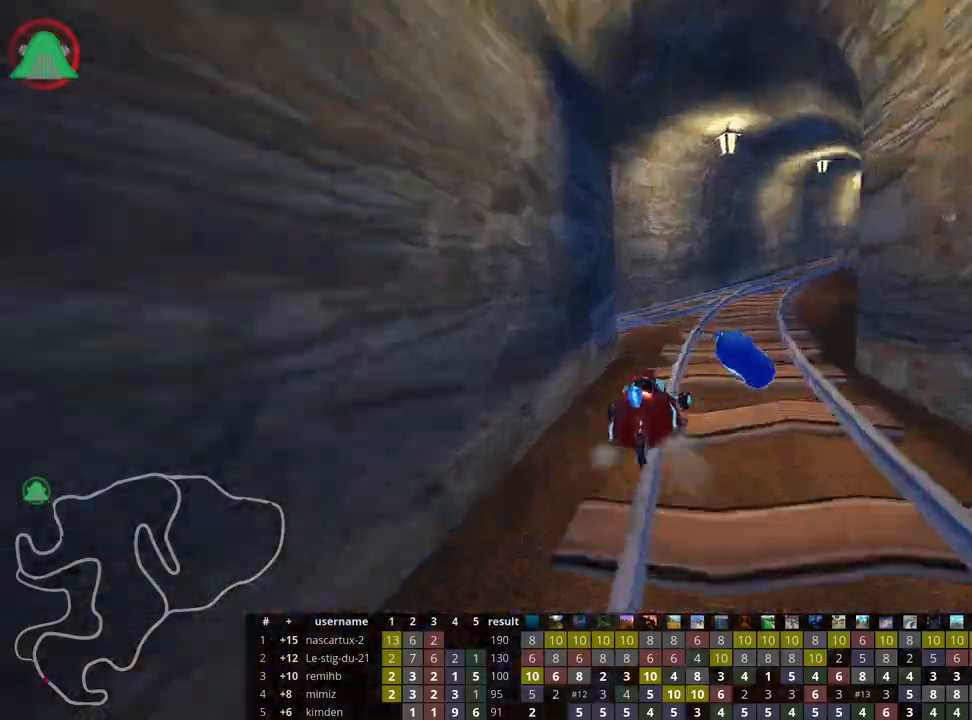
{"keys": ["left", "right", "skid", "up"], "events": [[100, "right", "up"], [283, "right", "down"], [483, "left", "down"]]}
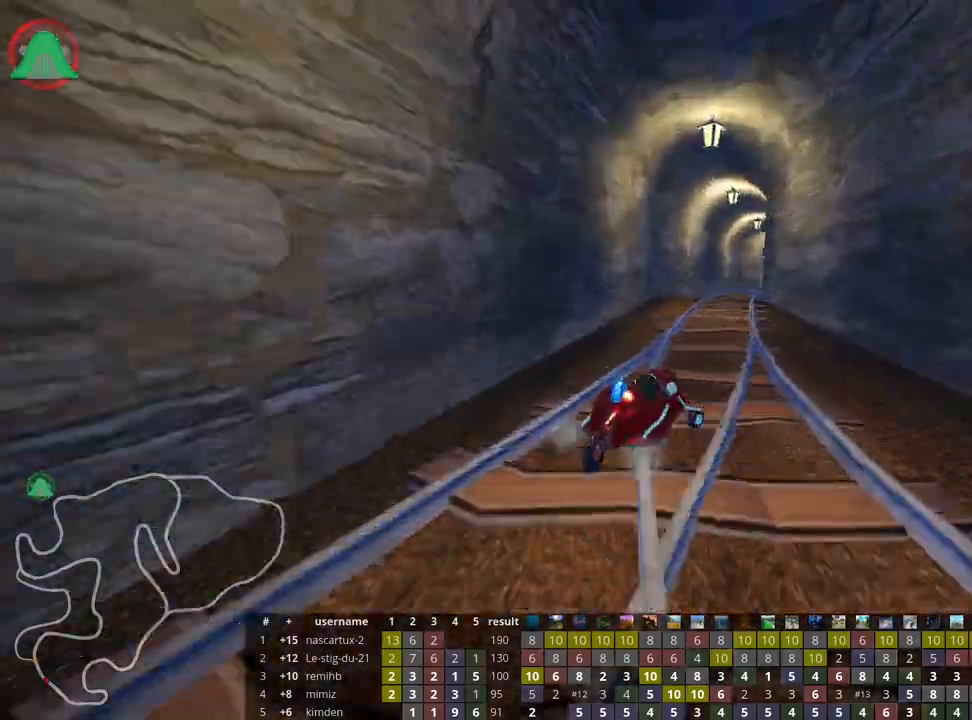
{"keys": ["left", "skid", "up"], "events": [[33, "right", "up"]]}
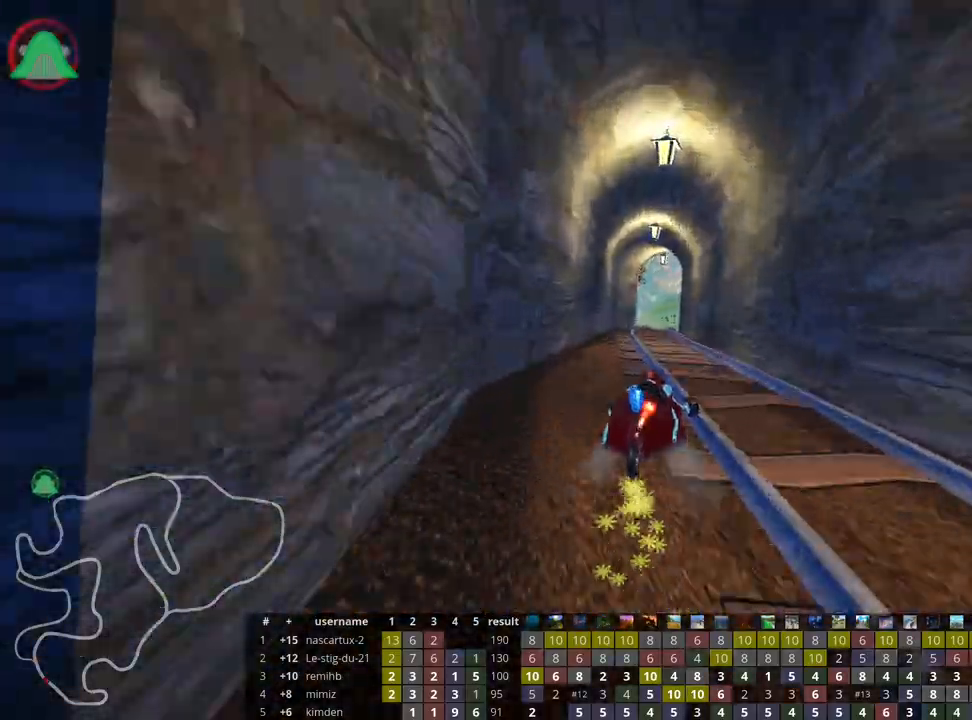
{"keys": ["left", "skid", "up"], "events": []}
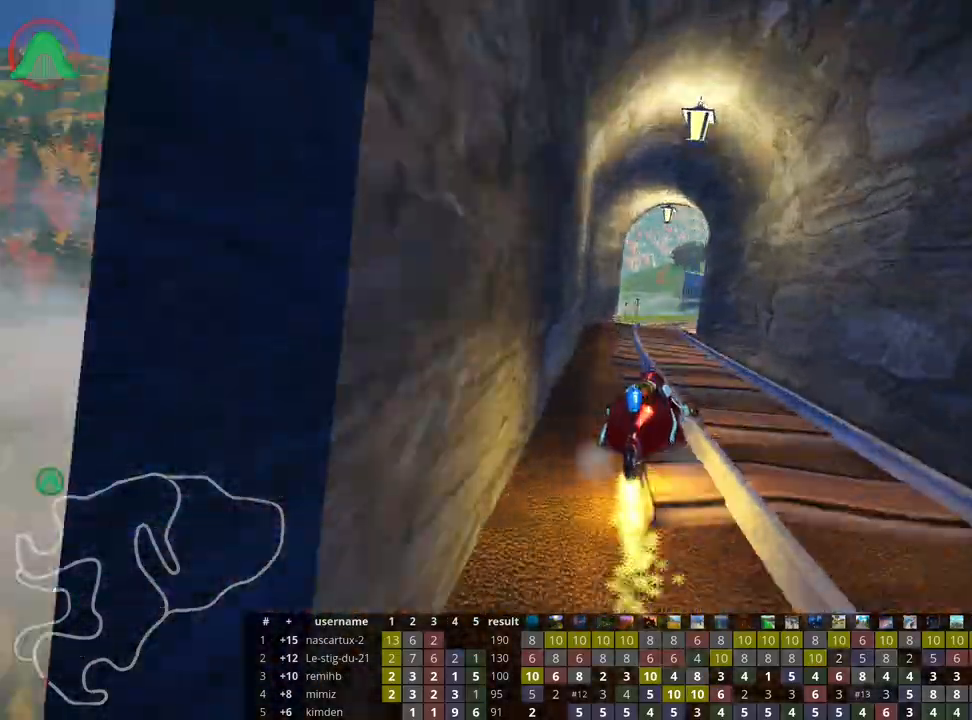
{"keys": ["skid", "up"], "events": [[150, "left", "up"]]}
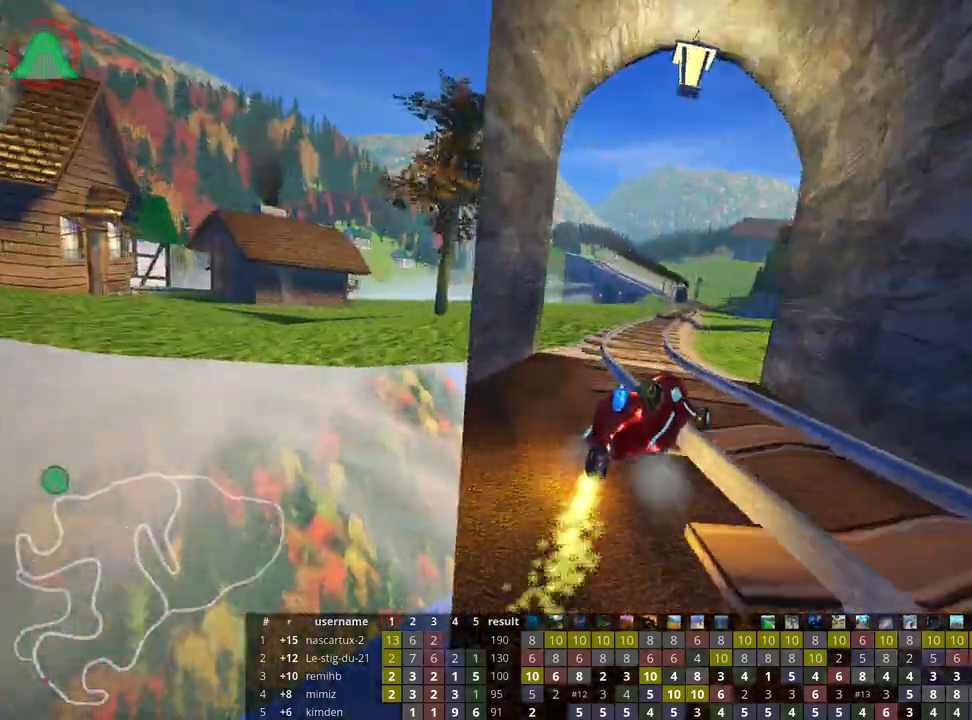
{"keys": ["left", "skid", "up"], "events": [[117, "left", "down"]]}
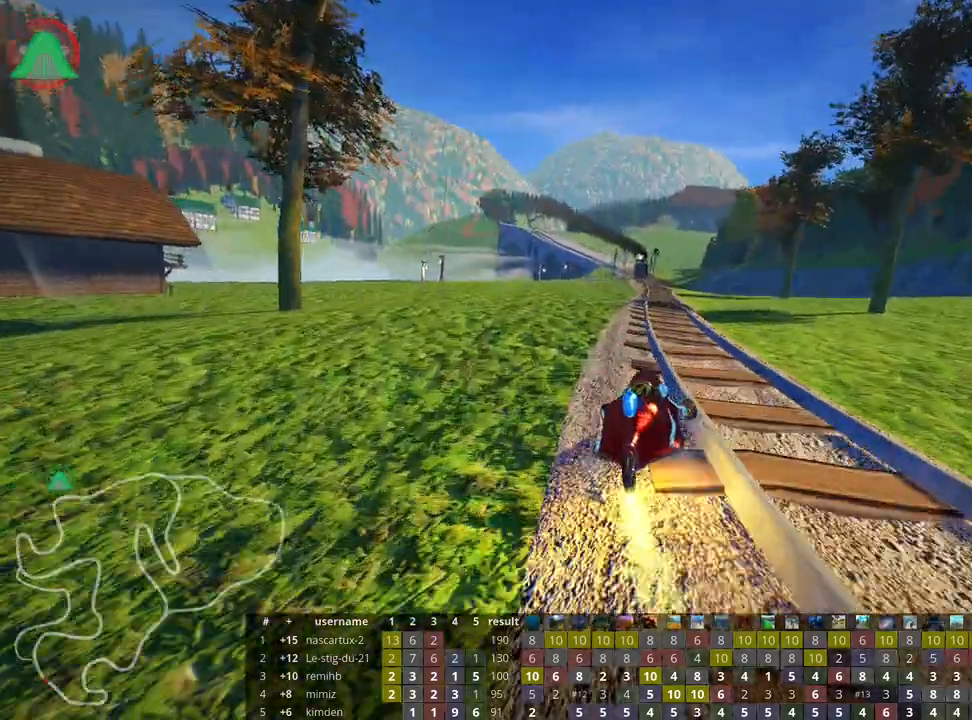
{"keys": ["left", "nitro", "skid", "up"], "events": [[333, "nitro", "down"]]}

DESCRIPTION OF THE TASK: In your answer, print the entries above exactly, with the pictures left out.

FINAL ANSWER:
{"keys": ["left", "right", "skid", "up"], "events": [[100, "right", "up"], [283, "right", "down"], [483, "left", "down"]]}
{"keys": ["left", "skid", "up"], "events": [[33, "right", "up"]]}
{"keys": ["left", "skid", "up"], "events": []}
{"keys": ["skid", "up"], "events": [[150, "left", "up"]]}
{"keys": ["left", "skid", "up"], "events": [[117, "left", "down"]]}
{"keys": ["left", "nitro", "skid", "up"], "events": [[333, "nitro", "down"]]}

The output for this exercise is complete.